Baruch's Aspiring Diplomats Awarded
Prestigious Fellowships at U.S. State Department
New York, NY – May 21, 2008 – Shirley Temple Black was one. So were Benjamin Franklin, the first President George Bush, Pamela Harriman, Richard Holbrooke, and Jeane Kirkpatrick, to name a few. And maybe one day, Baruch College junior Simon Mairzadeh (’09) will add his name to that list.
What do they have in common? All were United States ambassadors at some point in their careers. Whether or not Mairzadeh will ever join their esteemed ranks remains to be seen, but his future certainly looks bright, now that he’s been named one of only six undergraduate students nationwide to win the prestigious Council of American Ambassadors (CAA) International Affairs Fellowship.

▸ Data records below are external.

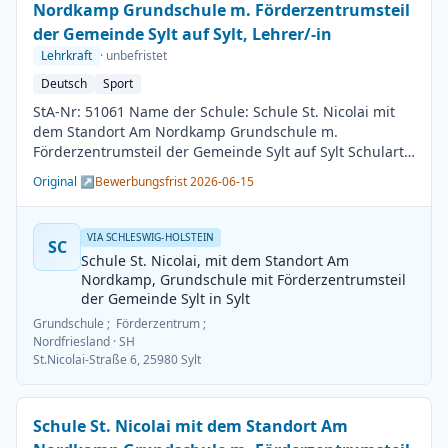
Nordkamp Grundschule m. Förderzentrumsteil
der Gemeinde Sylt auf Sylt, Lehrer/-in
Lehrkraft
· unbefristet
Deutsch
Sport
StA-Nr: 51061 Name der Schule: Schule St. Nicolai mit
dem Standort Am Nordkamp Grundschule m.
Förderzentrumsteil der Gemeinde Sylt auf Sylt Schulart:
Grundschule Kreis / Kreisfreie Stadt: Nordfriesland
Original ↗
Bewerbungsfrist 2026-06-15
BesGr / EntGr: Besoldungsgruppe A13 1. Fach: Deutsch
2. Fach: Sport Beschäftigungsdauer: Unbefristet
Arbeitsumfang: Teilzeit möglich Besetzungstermin:
VIA SCHLESWIG-HOLSTEIN
SC
01.08.2026 Bewerbungsschluss: 15.06.2026
Schule St. Nicolai, mit dem Standort Am
Veröffentlichung: 01.06.2026
Nordkamp, Grundschule mit Förderzentrumsteil
der Gemeinde Sylt in Sylt
Grundschule ; Förderzentrum ;
Nordfriesland
· SH
St.Nicolai-Straße 6, 25980 Sylt
Schule St. Nicolai mit dem Standort Am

The Fellowship program, which runs in tandem with a summer internship at the Department of State in Washington, D.C. pairs each of the six participants with a former U.S. ambassador, who acts as a mentor dispensing career advice and his expertise on international affairs. According to a spokesperson for the CAA, Mairzadeh will work with Julia Chang Bloch, who was the U.S. Ambassador to Nepal from 1989-1993.
A Long Island native, Mairzadeh is the first Baruch student to win this award. The other five winners are from institutions that include Harvard University and Wellesley College.

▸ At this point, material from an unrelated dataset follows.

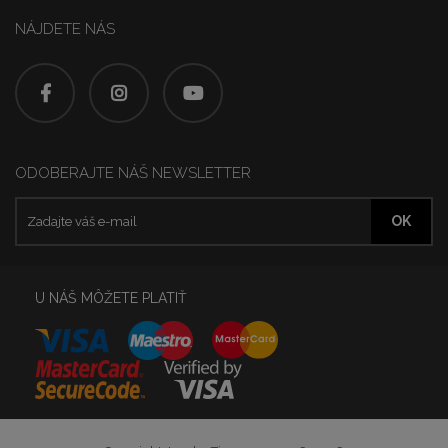
NÁJDETE NÁS
ODOBERAJTE NÁŠ NEWSLETTER
U NÁŠ MÔŽETE PLATIŤ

For his State Department internship, Mairzadeh said that he has been assigned to the Bureau of Near Eastern Affairs, where he will spend at least eight hours each weekday working on various projects.
A self-described Asia buff, Mairzadeh has already had a lot of exposure to various aspects of that continent. He just finished this semester at Hong Kong University, spent last semester interning at the Asia Society in New York, and last summer teaching English in Shanghai, China. He has also traveled to Thailand, Cambodia, Laos, and the Philippines.

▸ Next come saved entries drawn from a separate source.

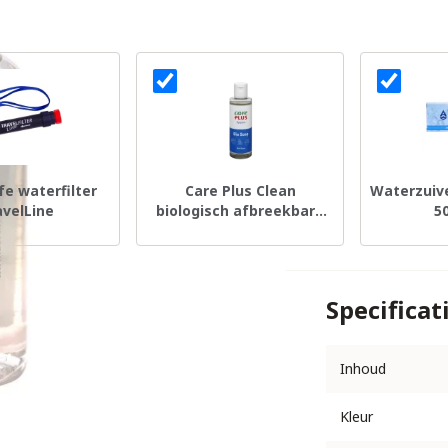
fe waterfilter
Care Plus Clean
Waterzuiv
avelLine
biologisch afbreekbare
5
zeep 100ml
Specificat
Inhoud
Kleur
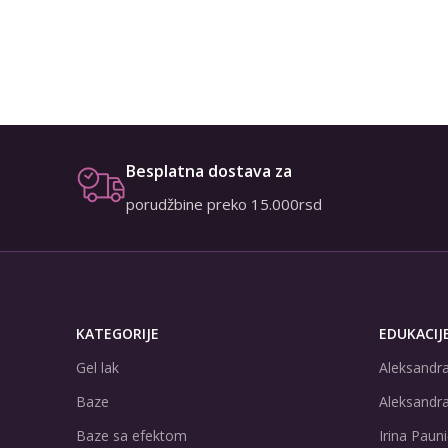
Besplatna dostava za
porudžbine preko 15.000rsd
KATEGORIJE
EDUKACIJ
Gel lak
Aleksandra
Baze
Aleksandra
Baze sa efektom
Irina Pauni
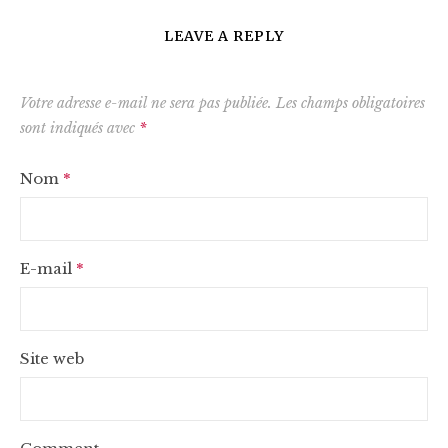
LEAVE A REPLY
Votre adresse e-mail ne sera pas publiée.
Les champs obligatoires
sont indiqués avec
*
Nom
*
E-mail
*
Site web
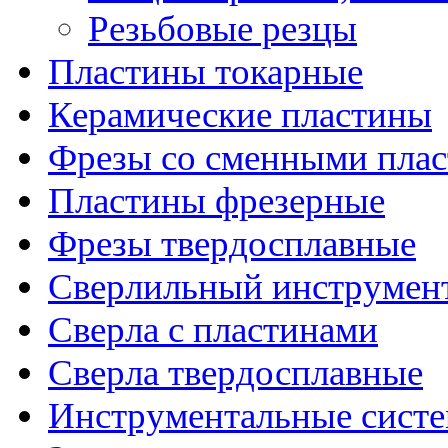
Резьбовые резцы
Пластины токарные
Керамические пластины
Фрезы со сменными пла
Пластины фрезерные
Фрезы твердосплавные
Сверлильный инструмен
Сверла с пластинами
Сверла твердосплавные
Инструментальные сист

In addition to the CAA Fellowship, Mairzadeh and Sean Perryman (’08) are this year’s winners of the celebrated Colin Powell Fellowship in International Diplomacy. Perryman will join Mairzadeh in Washington, D.C. next month, but will work in the Intelligence and Research Department. Both students said they are thrilled to have won this award.
The Colin Powell Fellowship program was established and funded by Baruch alumnus and former U.S. Ambassador to the Slovak Republic, Carl Spielvogel (’52). He has said that its purpose is to “interest outstanding young people in the possibility of pursuing careers in the State Department.” Powell is also a graduate of City College.